On his first visit to France after being released from prison, the press asked Nelson Mandela what he wanted to do most. “Sit down and do nothing,” Mandela answered. “Since the time of my release from prison, I haven’t had that luxury. I’ve been so busy. So the thing I wish for the most is to sit down and do nothing.” Here is a man who changed the world through his activism expressing a need for something we all need–time to sit and do nothing, to just be.
With so much to do, we think, “Who has time to just sit around doing nothing?” It seems like a waste. Far from being a waste, it is essential for our health and well-being. Lydia, like many of us, discovered this the hard way. A hard-driving perfectionist, she was on top of everything balancing carpools, meetings, meals, her son’s sports practices, finances, taking care of her husband, watching the evening news. The problem is after years of this kind of stress, she was breaking down.
In one of her journal entries she wrote….”Still up…Still not finished with my work…Still gotta get up in the morning…Still tired…Still have to try to get some rest…Still l will be prepared before I set foot in the classroom…Still will be happy when I can say I’m done!” The problem is she was never done.
Depressed, exhausted, and disillusioned Lydia sought psychological counseling. She came with a list of goals she wanted to accomplish, more “things” to do, and a set of instructions on exactly how she wanted to be helped. Her goals included regular exercise, better organizational skills, and more “down time.” The problem as she saw it was finding a way to fit these into her already too-busy schedule. “I just need someone to help me get organized and hold me accountable for achieving my goals,” she instructed. So exercise, organization and rest were added to her to do list. More stress!

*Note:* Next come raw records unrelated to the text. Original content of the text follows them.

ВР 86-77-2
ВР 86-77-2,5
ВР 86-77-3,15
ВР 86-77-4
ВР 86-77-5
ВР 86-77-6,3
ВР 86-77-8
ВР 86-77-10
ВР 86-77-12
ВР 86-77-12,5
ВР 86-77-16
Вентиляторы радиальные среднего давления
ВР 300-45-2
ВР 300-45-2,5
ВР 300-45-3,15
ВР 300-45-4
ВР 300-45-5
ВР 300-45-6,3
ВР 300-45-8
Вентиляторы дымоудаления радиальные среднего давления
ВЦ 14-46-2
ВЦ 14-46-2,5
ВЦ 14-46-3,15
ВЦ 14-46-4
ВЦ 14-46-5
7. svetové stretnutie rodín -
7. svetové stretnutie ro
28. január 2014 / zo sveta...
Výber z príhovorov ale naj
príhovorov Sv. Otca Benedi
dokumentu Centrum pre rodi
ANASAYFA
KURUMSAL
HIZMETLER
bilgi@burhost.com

Lydia was on the right track, but instead of adding exercise, organization and down time to her long list of tasks, what she really needed was a healthy way to address and deal with her stress.
Like many people, serenity wasn’t something Lydia associated with a busy successful person who has children, a job, a husband, community service, and church responsibilities. She thought it was something to look forward to on vacation, in quiet moments, or when you retire – something you fit in to an already too busy schedule. It never occurred to her that serenity could become a priority that is cultivated and practiced each and every day.

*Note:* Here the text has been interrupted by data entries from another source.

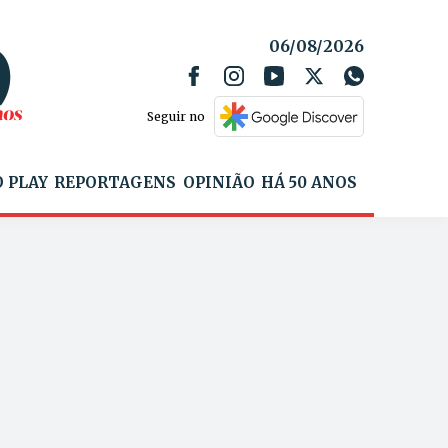
06/08/2026
Seguir no
 PLAY
REPORTAGENS
OPINIÃO
HÁ 50 ANOS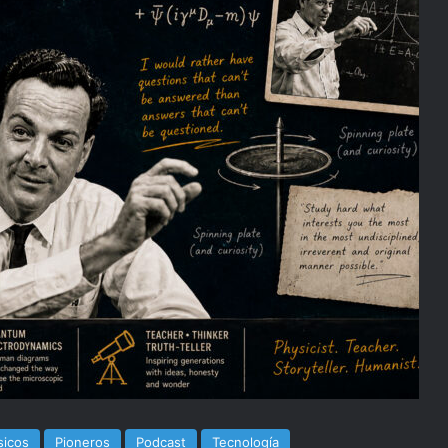
sicos
Pioneros
Podcast
Tecnología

We started with a simple and brief meditation practice. Lydia was instructed to find a comfortable position in a chair with both feet resting comfortably flat on the floor with a straight but not rigid spine. As she released the weight of her body on to the cushion of the chair and let her belly soften she brought all of her attention to breathing in and breathing out. When her mind wandered, she gently brought her awareness back to her breath. She agreed to do this twice a day for seven minutes each time. It’s hard to argue that you can’t devote seven minutes twice a day to such a practice. Sticking to seven minutes invites you in to the discipline of doing something on a regular basis for a set period of time and it’s manageable.
One of the first things you might encounter as you sit to meditate, is how busy your mind is. Many first-time meditators feel as though they want to jump out of their skin. If at first you experience agitation, just know that as you cultivate the art of breathing in and breathing out and smiling as you do you, you will discover great comfort and pleasure in doing this practice.
Don’t underestimate the power of brief periods of meditation. As Lydia practiced being still for brief periods of time during the day, it became her priority. She spontaneously began to make changes that enhanced her own as well as her family’s wellbeing. Like Lydia, you’re probably busy all day with family, work, and life in general. Don’t wait for a vacation or retirement to be still and re-energize. Instead of resisting or avoiding it, enjoy the stillness and reap the benefits of this serenity practice. Meditation relaxes the central nervous system, calms the mind, relieves anxiety, helps relieve stress, relaxes the body, reduces insomnia, improves sleep, reduces headache and fatigue, and helps relieve depression. It enhances clarity of mind, which leads to better decision-making.
If you don’t already have a serenity practice begin to cultivate one. No one of us is so busy that we can’t give seven to 14 minutes a day to being still. If doing it for yourself seems selfish, do it for all the people who are so busy running around that they don’t take the time to return to themselves and just be.
Being still allows your breath and mind to relax and release any tension. Think of it as a catnap. When you wake up slowly, you’ll feel an amazing combination of serenity and energy that allows you to get on with the business of your life in a more effective, efficient way. You’ll discover that instead of wasting time, the practice of mindfully “doing nothing” actually saves you time.